Selected extract:
===============

Tomorrow, I return to the microfilm collection at UC Berkeley. This will be my last visit to that campus for a couple of years. And Friday, I will drive to Sacramento to visit the State Library of California. That will be my last visit to that institution this year. I don't have any other "research trips" planned for the next six or nine months. (If things work out - I may have to go to Washington D.C. next June, and may end up visiting the Library of Congress. . . . Most of my research trips piggyback onto business and family trips.) Otherwise, inter-library loans will continue to trickle in every couple of weeks, and I won't be burdening all of you so frequently with these dry library reports.

Here is a picture of my filing cabinet stuffed with Louise Brooks material. The fruits of my labor. I have four drawers filled with files on every Brooks' film, as well as files on significant topics (Denishawn, Ziegfeld Follies, Eddie Sutherland, G.W. Pabst, Lulu in Hollywood, obituaries, etc...).

===============

(Stored records)
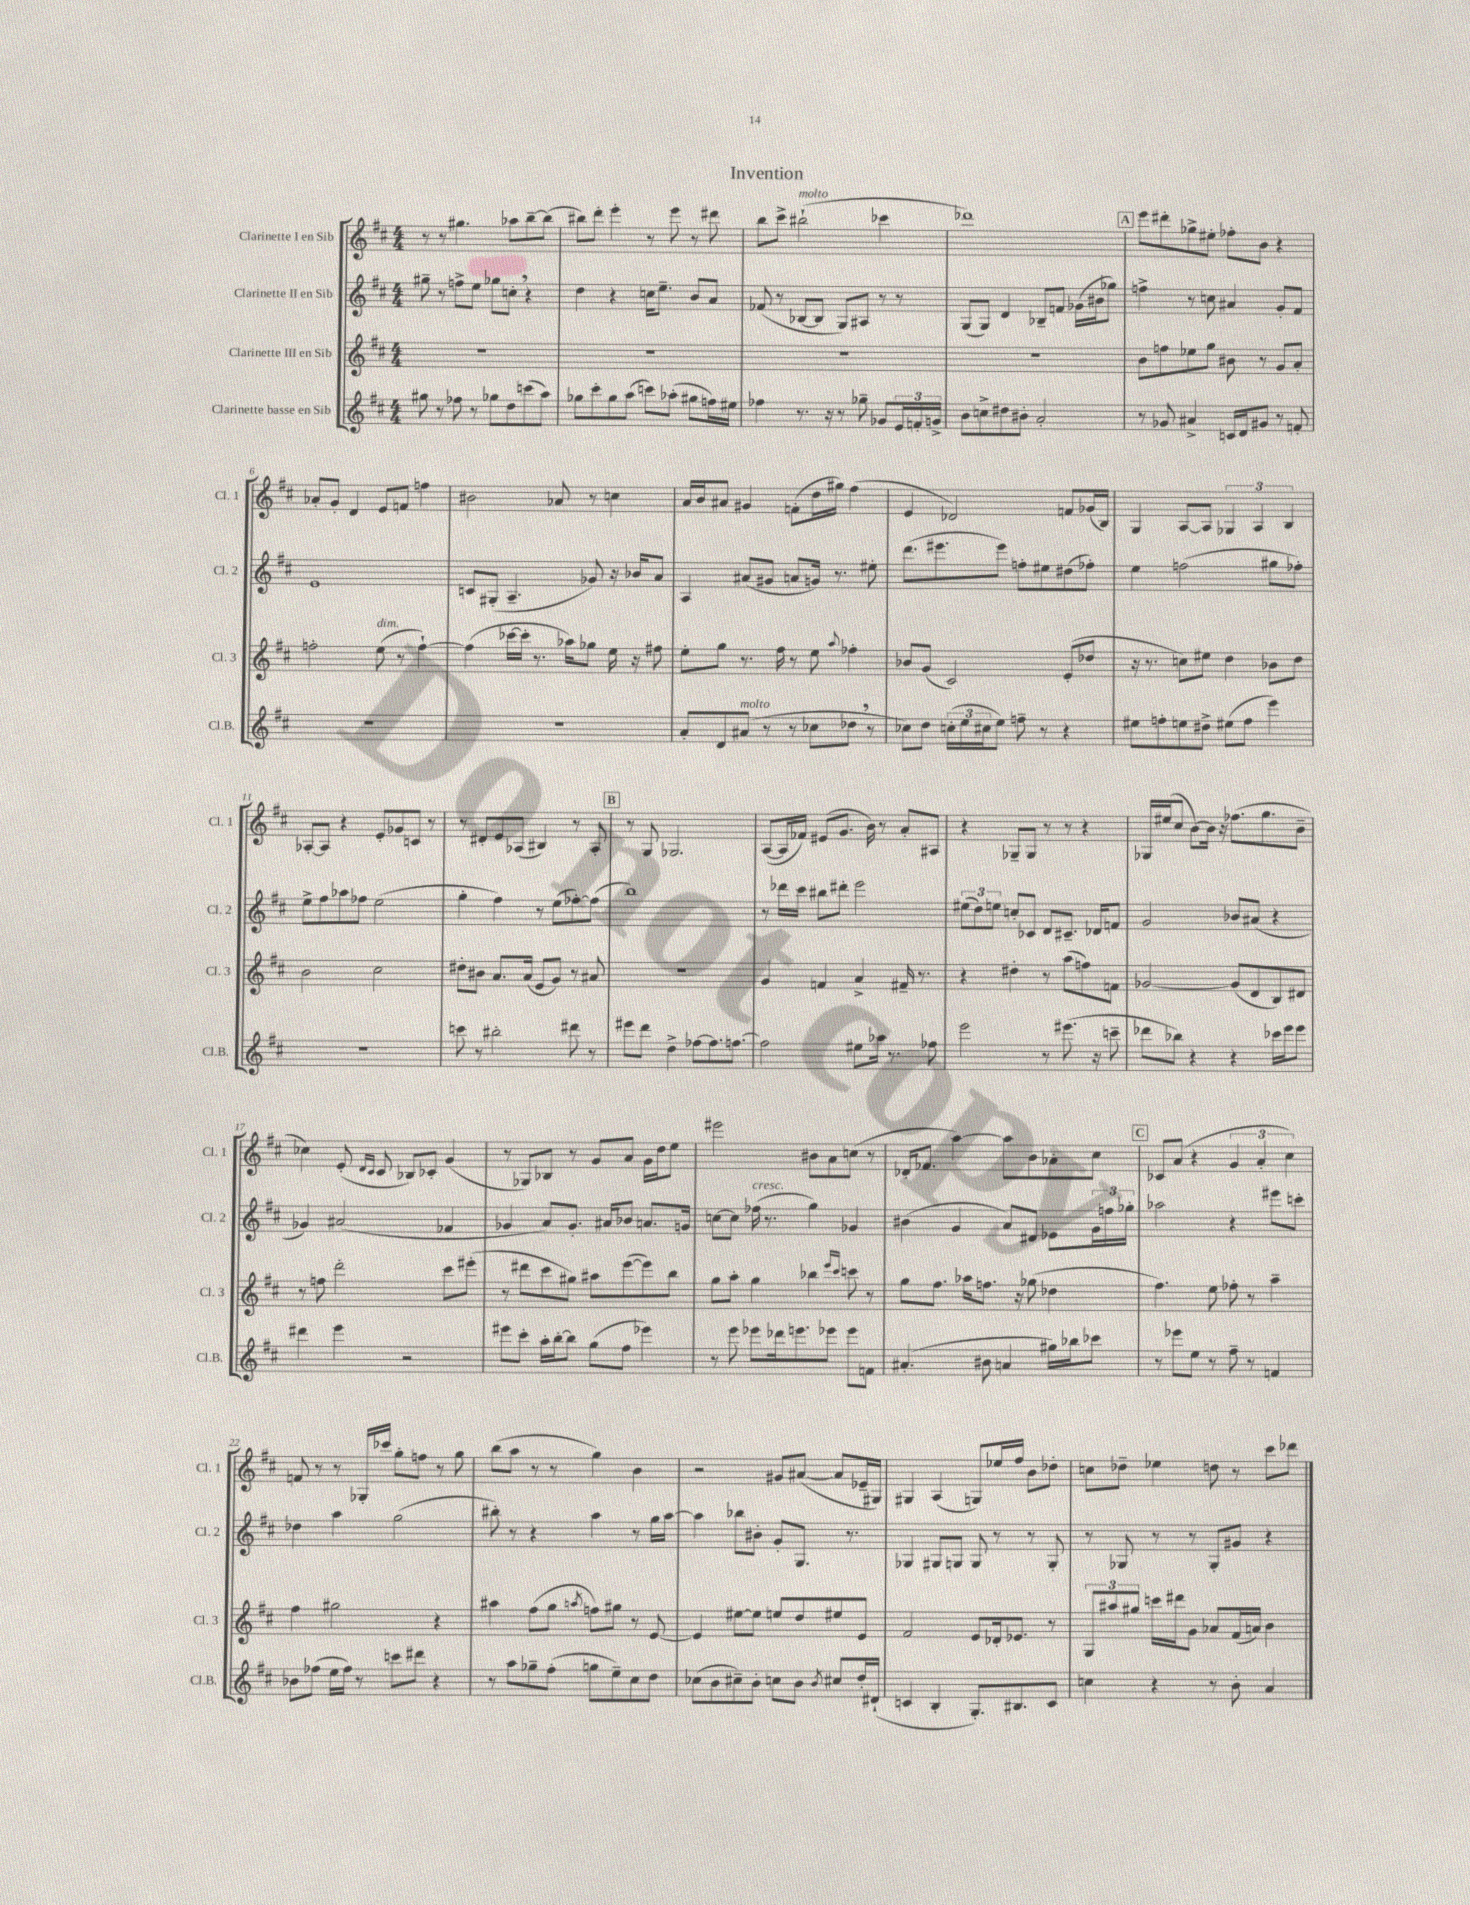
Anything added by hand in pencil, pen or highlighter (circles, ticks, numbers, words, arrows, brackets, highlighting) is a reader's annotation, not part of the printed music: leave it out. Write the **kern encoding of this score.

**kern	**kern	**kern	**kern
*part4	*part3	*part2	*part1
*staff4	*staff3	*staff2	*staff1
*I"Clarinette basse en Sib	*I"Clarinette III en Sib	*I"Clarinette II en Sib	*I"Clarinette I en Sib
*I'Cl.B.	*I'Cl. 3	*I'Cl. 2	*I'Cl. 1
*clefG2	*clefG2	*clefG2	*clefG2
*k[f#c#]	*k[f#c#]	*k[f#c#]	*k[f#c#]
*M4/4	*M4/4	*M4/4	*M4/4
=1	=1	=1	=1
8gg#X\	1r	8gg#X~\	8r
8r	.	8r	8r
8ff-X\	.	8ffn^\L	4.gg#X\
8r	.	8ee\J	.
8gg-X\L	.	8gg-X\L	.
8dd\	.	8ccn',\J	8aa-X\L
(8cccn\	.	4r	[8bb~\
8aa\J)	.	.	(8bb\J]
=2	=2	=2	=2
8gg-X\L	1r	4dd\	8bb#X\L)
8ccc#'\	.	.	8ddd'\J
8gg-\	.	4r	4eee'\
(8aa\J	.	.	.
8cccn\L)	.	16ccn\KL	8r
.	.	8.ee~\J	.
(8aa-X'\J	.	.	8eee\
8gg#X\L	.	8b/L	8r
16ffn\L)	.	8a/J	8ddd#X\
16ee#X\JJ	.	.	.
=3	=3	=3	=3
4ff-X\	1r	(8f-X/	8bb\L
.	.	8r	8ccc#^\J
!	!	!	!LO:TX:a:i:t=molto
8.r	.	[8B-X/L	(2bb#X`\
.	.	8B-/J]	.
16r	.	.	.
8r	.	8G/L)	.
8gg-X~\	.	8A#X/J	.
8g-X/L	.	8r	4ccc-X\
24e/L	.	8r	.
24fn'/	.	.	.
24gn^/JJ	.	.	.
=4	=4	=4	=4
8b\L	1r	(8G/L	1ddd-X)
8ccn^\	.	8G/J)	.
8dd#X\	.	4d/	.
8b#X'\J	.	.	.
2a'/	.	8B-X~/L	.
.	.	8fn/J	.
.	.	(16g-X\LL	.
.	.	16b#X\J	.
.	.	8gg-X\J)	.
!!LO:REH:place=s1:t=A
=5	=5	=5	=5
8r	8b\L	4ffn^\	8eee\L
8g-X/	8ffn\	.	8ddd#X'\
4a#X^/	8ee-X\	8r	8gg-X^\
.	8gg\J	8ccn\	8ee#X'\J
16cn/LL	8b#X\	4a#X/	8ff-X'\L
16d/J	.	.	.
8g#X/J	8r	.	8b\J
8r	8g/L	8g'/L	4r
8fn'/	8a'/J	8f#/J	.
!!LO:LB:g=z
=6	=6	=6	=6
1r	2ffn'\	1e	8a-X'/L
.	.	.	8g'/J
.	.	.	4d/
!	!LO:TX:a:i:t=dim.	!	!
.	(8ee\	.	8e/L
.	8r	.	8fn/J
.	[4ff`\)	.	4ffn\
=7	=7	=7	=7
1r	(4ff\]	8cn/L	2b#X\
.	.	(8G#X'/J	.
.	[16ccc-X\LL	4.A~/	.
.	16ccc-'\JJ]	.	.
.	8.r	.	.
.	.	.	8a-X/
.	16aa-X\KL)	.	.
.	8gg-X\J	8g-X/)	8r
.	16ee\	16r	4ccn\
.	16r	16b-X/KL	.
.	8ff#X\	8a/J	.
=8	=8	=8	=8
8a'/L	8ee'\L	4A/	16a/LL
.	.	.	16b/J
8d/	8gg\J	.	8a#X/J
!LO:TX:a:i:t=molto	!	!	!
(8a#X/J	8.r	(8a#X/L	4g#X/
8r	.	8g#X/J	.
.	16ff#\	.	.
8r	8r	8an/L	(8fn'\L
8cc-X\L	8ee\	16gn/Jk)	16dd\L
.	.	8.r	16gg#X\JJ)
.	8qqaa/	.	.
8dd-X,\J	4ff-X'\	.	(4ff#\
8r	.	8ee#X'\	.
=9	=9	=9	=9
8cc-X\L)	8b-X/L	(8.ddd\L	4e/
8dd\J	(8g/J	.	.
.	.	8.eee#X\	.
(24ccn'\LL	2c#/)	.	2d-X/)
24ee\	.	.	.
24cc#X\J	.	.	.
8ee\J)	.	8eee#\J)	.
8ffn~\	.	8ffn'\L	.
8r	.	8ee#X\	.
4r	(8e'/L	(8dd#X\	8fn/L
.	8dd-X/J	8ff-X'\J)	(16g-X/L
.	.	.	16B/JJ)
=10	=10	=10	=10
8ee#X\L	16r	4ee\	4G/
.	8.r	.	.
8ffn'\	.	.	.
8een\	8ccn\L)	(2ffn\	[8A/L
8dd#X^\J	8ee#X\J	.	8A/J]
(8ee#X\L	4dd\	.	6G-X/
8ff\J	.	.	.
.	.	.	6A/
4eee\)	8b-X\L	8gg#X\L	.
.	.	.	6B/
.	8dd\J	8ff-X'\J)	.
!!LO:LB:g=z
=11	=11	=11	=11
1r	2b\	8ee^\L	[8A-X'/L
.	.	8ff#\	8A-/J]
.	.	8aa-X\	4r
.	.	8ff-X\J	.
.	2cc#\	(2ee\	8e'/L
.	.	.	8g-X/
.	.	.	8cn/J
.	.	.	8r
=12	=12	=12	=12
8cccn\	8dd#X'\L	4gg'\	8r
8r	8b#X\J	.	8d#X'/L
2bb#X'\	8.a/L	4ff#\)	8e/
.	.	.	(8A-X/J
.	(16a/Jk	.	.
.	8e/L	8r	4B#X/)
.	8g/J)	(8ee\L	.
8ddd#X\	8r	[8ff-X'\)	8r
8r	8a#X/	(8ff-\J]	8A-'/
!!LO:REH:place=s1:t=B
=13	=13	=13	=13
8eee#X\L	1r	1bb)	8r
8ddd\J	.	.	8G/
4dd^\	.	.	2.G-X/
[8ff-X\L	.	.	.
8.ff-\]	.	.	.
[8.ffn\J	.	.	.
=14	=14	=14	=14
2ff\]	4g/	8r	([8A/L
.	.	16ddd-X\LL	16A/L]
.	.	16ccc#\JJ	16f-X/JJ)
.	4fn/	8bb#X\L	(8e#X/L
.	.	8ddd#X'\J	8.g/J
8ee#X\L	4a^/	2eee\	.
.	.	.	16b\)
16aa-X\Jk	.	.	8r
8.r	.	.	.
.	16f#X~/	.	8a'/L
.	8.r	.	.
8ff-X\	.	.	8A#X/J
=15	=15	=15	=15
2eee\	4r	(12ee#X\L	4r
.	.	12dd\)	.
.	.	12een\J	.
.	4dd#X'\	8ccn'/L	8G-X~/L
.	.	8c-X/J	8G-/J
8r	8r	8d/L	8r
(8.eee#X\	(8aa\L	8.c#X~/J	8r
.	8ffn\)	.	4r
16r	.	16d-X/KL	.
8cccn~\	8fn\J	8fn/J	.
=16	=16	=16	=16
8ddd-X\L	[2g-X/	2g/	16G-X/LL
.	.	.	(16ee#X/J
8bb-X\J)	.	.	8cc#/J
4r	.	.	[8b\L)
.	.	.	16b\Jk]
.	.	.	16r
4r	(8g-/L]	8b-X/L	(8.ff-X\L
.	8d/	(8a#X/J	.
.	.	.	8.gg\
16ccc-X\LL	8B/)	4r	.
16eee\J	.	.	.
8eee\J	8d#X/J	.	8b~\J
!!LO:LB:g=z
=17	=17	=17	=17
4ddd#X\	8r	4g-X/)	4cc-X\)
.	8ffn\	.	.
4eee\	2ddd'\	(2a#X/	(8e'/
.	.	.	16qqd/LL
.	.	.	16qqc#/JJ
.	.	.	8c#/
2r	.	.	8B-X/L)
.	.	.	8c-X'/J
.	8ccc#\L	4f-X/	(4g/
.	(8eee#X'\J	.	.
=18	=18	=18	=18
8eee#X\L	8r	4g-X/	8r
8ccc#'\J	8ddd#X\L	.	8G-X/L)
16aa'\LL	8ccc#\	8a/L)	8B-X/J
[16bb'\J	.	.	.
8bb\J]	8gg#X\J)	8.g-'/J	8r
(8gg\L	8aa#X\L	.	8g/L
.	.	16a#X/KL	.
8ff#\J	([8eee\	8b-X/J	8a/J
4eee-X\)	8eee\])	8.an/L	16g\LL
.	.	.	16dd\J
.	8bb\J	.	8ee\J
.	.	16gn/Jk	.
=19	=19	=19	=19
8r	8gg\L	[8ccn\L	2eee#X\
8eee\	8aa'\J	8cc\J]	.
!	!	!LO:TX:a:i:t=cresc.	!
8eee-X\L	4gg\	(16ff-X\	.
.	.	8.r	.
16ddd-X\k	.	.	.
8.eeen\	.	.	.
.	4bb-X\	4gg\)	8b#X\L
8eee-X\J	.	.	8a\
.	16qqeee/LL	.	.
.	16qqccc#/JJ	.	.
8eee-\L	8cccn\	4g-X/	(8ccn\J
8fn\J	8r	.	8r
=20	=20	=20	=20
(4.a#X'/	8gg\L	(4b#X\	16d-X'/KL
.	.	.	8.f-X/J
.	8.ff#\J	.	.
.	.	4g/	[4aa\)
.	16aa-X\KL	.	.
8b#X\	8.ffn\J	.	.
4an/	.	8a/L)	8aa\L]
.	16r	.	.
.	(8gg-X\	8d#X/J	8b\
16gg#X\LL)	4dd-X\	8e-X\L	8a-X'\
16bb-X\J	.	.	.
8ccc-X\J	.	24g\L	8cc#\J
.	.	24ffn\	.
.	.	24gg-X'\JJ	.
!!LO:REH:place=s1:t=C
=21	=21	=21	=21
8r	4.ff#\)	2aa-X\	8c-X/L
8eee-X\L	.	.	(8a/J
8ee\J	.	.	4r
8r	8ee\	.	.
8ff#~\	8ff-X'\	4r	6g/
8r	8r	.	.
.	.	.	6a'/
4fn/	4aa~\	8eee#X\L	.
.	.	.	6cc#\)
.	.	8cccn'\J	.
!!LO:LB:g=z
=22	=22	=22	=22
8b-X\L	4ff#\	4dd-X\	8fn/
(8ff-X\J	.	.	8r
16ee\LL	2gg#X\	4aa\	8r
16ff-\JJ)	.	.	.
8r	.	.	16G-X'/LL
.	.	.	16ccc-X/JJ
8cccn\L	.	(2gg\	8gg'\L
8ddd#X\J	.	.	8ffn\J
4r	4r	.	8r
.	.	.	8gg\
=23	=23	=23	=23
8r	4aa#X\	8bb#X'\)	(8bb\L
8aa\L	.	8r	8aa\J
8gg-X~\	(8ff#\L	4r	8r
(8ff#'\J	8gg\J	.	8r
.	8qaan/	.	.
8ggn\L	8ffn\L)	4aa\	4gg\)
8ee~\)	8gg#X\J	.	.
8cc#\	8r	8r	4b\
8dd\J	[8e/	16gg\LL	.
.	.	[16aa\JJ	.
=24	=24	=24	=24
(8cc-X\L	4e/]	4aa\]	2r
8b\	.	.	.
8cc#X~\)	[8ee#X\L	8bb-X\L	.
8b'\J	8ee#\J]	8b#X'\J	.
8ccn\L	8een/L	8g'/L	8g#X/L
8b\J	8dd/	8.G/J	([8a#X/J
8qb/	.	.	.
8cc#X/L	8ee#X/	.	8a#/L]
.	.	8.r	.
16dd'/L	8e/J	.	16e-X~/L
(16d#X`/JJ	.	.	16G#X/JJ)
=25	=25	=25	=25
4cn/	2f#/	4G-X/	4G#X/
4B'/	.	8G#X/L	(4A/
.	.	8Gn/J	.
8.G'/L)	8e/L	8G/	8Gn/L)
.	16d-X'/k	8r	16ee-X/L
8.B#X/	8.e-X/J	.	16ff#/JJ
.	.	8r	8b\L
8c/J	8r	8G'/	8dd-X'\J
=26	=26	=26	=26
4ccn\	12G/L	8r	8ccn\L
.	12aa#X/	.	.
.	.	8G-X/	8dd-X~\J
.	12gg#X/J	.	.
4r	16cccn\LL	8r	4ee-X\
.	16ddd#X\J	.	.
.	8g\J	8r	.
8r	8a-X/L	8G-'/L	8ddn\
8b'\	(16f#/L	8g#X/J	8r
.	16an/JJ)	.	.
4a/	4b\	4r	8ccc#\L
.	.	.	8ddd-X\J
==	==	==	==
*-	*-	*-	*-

===============

Reproduce the research-trip post above word for word, from its first sentence to its last.

Response below:
Tomorrow, I return to the microfilm collection at UC Berkeley. This will be my last visit to that campus for a couple of years. And Friday, I will drive to Sacramento to visit the State Library of California. That will be my last visit to that institution this year. I don't have any other "research trips" planned for the next six or nine months. (If things work out - I may have to go to Washington D.C. next June, and may end up visiting the Library of Congress. . . . Most of my research trips piggyback onto business and family trips.) Otherwise, inter-library loans will continue to trickle in every couple of weeks, and I won't be burdening all of you so frequently with these dry library reports.

Here is a picture of my filing cabinet stuffed with Louise Brooks material. The fruits of my labor. I have four drawers filled with files on every Brooks' film, as well as files on significant topics (Denishawn, Ziegfeld Follies, Eddie Sutherland, G.W. Pabst, Lulu in Hollywood, obituaries, etc...).